Sports Toto has guided for its ticket sales to only return to 80−85% of pre-pandemic levels over the near term given only moderate economic growth amidst high inflation that eats into consumers’ spending power. However, Kenanga feels the upside surprise could come from a spike in ticket sales in the event of a jackpot snowballing.
Kenanga likes the stock for its attractive dividend yield of 9%.
- Even though the guided ticket sales are below pre-pandemic levels, however, it does not rule out the possibility of ticket sales spiking to as high as >90% in the event of a jackpot snowballing. Recall, during the early part of this year, marginal punters were enticed by the snowballing jackpot of the Supreme Toto 6/58 which eventually hit a whopping RM96m in end-March. Consequently, the gambling stock reported bumper earnings in 3QFY22 with ticket sales surging 45% QoQ to 97% of pre-pandemic levels.

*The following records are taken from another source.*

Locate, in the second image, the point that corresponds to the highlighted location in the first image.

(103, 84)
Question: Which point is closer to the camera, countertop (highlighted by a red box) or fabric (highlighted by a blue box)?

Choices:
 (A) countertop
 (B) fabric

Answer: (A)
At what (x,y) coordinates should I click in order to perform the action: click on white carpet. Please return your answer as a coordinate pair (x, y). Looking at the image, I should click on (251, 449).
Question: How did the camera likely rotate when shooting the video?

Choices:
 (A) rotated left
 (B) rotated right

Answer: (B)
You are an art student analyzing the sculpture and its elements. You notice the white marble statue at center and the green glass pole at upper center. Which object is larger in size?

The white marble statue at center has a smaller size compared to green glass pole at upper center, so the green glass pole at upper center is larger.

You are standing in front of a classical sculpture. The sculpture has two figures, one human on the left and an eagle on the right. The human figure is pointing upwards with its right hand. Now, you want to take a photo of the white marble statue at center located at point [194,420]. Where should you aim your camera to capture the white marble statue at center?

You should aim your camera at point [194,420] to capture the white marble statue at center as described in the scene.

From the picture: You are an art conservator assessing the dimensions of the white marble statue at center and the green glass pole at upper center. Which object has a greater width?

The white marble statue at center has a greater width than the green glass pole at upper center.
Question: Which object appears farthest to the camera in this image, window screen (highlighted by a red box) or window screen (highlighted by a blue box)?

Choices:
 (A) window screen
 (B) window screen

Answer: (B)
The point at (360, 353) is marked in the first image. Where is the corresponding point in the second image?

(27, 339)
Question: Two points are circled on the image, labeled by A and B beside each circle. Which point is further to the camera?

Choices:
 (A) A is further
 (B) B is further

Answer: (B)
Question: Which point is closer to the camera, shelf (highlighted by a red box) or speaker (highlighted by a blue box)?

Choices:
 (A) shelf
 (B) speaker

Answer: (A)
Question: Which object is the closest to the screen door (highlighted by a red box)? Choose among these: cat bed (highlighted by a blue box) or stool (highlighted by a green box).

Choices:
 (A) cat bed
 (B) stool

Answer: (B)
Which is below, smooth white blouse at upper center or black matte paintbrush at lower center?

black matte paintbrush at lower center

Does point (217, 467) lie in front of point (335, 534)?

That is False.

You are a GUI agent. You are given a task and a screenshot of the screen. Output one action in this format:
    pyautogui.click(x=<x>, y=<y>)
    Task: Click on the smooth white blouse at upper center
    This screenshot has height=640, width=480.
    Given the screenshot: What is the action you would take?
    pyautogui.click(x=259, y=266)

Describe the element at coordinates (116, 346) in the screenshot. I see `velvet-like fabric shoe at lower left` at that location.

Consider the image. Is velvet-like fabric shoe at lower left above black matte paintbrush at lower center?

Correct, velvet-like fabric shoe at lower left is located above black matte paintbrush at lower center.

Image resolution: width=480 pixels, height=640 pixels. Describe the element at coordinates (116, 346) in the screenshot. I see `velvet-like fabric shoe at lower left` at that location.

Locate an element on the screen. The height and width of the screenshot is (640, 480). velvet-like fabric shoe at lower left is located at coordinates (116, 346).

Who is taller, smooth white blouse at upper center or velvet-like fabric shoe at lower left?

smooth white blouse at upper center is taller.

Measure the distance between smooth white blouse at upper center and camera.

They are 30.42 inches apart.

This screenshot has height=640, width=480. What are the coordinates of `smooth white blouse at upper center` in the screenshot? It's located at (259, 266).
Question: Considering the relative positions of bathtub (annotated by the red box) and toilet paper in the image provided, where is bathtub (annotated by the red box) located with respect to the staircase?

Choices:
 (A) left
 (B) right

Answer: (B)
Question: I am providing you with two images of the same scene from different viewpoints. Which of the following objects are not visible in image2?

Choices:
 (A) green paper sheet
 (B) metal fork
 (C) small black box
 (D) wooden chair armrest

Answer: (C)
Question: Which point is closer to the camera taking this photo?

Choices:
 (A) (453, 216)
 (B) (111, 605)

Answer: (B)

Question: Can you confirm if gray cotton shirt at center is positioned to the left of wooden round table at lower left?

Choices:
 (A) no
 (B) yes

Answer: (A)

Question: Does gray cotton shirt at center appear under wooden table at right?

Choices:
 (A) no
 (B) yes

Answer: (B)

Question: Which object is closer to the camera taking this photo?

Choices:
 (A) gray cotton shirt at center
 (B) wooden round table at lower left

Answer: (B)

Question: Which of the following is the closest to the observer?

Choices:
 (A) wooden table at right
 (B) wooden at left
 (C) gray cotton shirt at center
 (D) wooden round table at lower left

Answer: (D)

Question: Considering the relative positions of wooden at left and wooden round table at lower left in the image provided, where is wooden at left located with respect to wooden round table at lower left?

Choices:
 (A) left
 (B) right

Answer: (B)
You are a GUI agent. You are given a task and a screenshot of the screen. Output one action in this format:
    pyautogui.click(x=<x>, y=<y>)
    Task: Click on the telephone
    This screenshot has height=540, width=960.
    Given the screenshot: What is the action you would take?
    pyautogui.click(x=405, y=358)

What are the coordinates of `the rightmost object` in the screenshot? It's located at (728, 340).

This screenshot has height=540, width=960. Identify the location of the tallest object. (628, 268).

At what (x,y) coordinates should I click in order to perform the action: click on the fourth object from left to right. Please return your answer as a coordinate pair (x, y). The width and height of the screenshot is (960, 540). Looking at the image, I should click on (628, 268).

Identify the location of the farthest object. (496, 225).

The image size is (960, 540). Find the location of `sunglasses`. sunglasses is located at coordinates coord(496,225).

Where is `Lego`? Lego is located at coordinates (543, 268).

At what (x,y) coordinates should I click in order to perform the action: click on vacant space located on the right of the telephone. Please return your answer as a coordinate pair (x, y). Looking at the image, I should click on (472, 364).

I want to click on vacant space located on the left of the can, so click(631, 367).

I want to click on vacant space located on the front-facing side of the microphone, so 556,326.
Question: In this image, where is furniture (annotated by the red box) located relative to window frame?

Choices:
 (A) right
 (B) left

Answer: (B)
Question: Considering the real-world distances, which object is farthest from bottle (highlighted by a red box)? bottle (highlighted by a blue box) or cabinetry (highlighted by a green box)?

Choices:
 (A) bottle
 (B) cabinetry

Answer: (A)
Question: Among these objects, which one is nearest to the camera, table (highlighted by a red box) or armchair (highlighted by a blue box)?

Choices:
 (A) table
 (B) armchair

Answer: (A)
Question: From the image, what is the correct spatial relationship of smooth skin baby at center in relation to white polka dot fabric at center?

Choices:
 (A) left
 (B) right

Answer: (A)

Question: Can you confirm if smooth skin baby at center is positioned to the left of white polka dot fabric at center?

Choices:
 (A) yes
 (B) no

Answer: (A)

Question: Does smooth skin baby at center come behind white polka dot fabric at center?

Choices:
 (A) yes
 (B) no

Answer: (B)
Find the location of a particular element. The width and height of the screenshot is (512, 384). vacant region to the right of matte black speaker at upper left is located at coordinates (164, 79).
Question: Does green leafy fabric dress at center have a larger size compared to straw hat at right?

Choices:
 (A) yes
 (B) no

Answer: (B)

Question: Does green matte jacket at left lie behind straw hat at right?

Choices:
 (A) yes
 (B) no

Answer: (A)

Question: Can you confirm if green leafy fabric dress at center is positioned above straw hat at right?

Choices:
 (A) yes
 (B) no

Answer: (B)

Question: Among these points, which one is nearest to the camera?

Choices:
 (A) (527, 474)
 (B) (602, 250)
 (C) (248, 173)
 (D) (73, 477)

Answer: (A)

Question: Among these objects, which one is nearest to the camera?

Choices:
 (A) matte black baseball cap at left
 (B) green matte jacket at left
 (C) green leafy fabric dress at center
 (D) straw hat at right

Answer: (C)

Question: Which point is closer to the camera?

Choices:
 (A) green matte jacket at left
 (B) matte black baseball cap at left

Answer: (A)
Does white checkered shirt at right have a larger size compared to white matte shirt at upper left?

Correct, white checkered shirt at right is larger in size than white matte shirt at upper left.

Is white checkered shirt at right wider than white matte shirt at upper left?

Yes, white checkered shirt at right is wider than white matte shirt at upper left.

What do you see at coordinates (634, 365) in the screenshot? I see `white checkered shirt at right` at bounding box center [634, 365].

The company has been sharing its views with the authorities on the legalisation of online gaming and the crackdown on illegal betting via police enforcement.
- The research house does not believe the discussion on the legalisation of online gaming will move beyond the sharing of views given the moral stance of the nation as a whole although historically, intensified crackdowns on illegal betting via police enforcement had resulted in a 5−15% expansion in the legal market.
- Meanwhile, its UK-based luxury car distributor HR Owen (HRO) is expected to continue seeing strong topline growth amidst robust demand. However, its bottom line will be affected by higher operating expenses incurred in the opening of a new site in Hatfield by March 2023. During the pandemic period of FY21−22, HRO reported above-normal operating margin of 3.6%−3.3% (due to pent-up demand after the reopening, coupled with the UK government’s pandemic relief fund and grants) as opposed to the pre-pandemic period of c.2%. Forecasts have taken into account its operating margin normalising to 2% in FY23−24F.